*Qué debe hacer*
Prosiga la noticia sobre el coste de la reconstrucción de Ucrania a partir de su última oración.

*Texto seleccionado*
+--

Madrid. Ucrania necesitará unos $524.000 millones (cerca de €506.000 millones) durante la próxima década para labores de reconstrucción y recuperación a causa de la invasión por parte de Rusia, que el lunes cumplió tres años, según han informado este martes el Banco Mundial, la Comisión Europea, Naciones Unidas y el Gobierno ucraniano.
El informe, que recoge que esta cantidad es casi tres veces el Producto Interior Bruto (PIB) nominal de Ucrania en 2024, afirma que Kiev ha destinado, con apoyo de los donantes, un total de $7.370 millones (cerca de €7.120 millones) para abordar áreas prioritarias como la vivienda, la educación, la salud, la protección social, la energía, el transporte, el suministro de agua y el desminado.

+--

*Datos sin procesar*

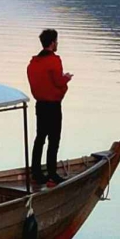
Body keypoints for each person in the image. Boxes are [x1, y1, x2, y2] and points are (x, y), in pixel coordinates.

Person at [27, 28, 73, 187]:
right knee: (54, 140)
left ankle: (36, 173)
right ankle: (52, 175)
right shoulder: (54, 60)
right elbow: (58, 83)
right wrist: (66, 80)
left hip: (40, 105)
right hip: (53, 106)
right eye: (56, 41)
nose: (57, 44)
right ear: (53, 43)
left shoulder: (33, 63)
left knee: (40, 139)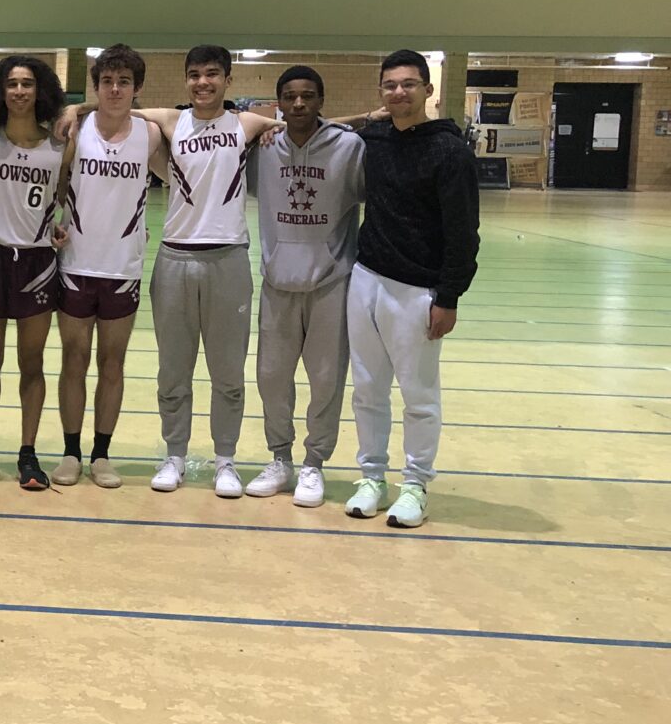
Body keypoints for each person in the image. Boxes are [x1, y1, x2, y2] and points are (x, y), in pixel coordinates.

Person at [65, 46, 285, 496]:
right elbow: (111, 102)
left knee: (228, 372)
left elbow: (312, 125)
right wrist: (73, 105)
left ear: (228, 78)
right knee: (173, 370)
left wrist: (375, 114)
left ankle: (226, 460)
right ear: (186, 80)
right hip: (174, 257)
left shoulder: (248, 124)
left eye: (212, 75)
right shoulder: (169, 121)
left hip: (228, 259)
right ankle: (175, 455)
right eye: (194, 75)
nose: (203, 83)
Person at [338, 50, 479, 528]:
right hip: (366, 279)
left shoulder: (450, 152)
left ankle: (415, 484)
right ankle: (371, 477)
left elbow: (464, 233)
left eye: (408, 84)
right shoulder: (374, 138)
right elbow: (319, 126)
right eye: (390, 85)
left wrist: (449, 296)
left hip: (418, 291)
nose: (399, 92)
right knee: (367, 389)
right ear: (380, 93)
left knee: (418, 395)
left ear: (428, 90)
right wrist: (365, 116)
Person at [246, 66, 364, 507]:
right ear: (278, 102)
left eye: (308, 96)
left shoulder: (349, 149)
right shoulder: (264, 149)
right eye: (290, 96)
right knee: (272, 376)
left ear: (321, 101)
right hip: (278, 281)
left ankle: (314, 462)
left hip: (331, 282)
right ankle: (281, 459)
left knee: (326, 378)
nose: (298, 104)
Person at [53, 45, 166, 488]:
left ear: (136, 89)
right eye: (106, 81)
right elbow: (54, 182)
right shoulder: (75, 131)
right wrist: (54, 226)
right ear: (96, 86)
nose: (114, 90)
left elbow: (184, 176)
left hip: (123, 268)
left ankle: (101, 455)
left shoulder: (151, 134)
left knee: (112, 364)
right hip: (76, 265)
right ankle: (70, 452)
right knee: (73, 360)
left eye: (123, 82)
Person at [0, 56, 68, 489]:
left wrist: (59, 227)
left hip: (37, 262)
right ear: (0, 91)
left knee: (32, 362)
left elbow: (64, 195)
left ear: (40, 90)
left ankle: (28, 453)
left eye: (28, 84)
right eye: (12, 84)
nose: (20, 91)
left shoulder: (61, 146)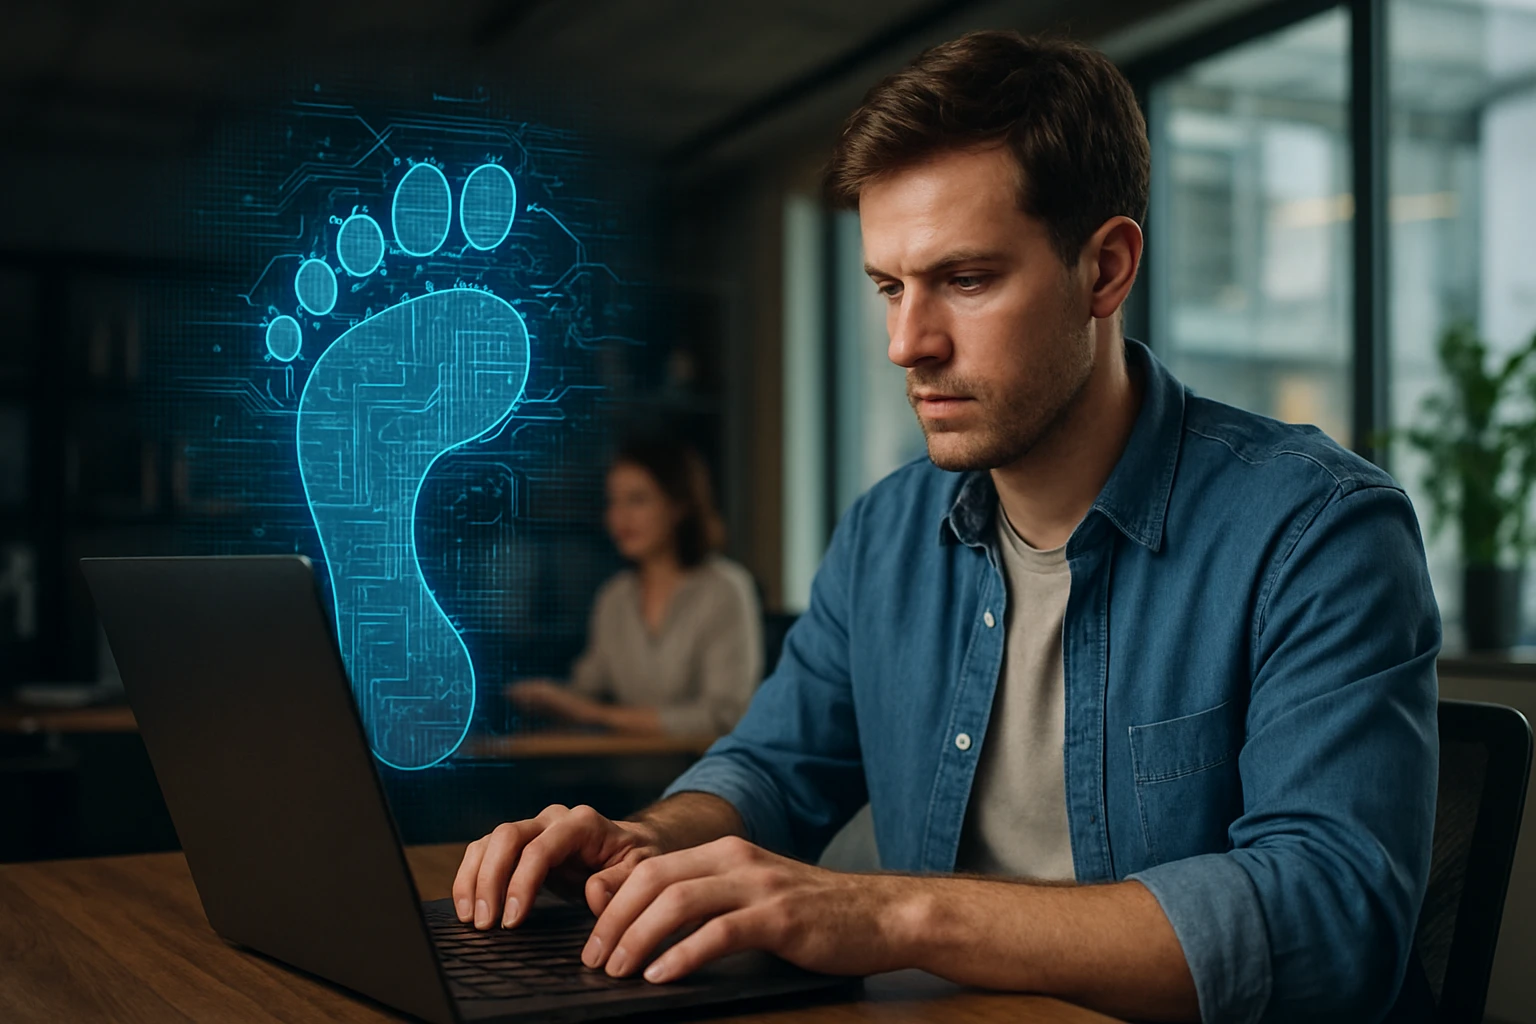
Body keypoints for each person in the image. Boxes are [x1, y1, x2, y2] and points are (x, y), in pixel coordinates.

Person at [457, 31, 1439, 1023]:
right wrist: (650, 838)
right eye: (890, 286)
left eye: (964, 280)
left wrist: (894, 916)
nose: (905, 343)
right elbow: (771, 765)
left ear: (1104, 270)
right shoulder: (884, 533)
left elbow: (1332, 918)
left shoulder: (1317, 530)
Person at [507, 438, 762, 737]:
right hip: (624, 772)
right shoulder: (615, 596)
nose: (619, 518)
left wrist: (598, 715)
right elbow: (587, 689)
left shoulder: (724, 588)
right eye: (613, 502)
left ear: (678, 505)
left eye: (637, 500)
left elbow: (723, 717)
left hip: (704, 774)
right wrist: (546, 698)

+--

*Respuesta del ejercicio*
Así, ha manifestado que hay un agujero de financiación de $9.960 millones (alrededor de €9.620 millones) para labores de recuperación y reconstrucción en 2025 y ha hecho hincapié en que la movilización del sector privado es un aspecto clave de cara a una “recuperación exitosa” del país tras el fin de la guerra, que ha entrado ya en su cuarto año.
La cuarta fase de la Valoración Rápida de Daños y Necesidades, que recoge una estimación de daños entre el inicio de la invasión el 24 de febrero de 2022 y el 31 de diciembre de 2024, calcula que los daños directos han alcanzado ya los €170.000 millones, con los sectores de vivienda, transporte, energía, comercio, industria y educación como los más afectados.
En este sentido, apunta que el 13% del parque de vivienda ha sufrido daños o ha quedado destruido, lo que afecta a más de 2,5 millones de hogares. En el sector energético se ha registrado un aumento del 70% de los bienes dañados o destruidos desde el informe anterior.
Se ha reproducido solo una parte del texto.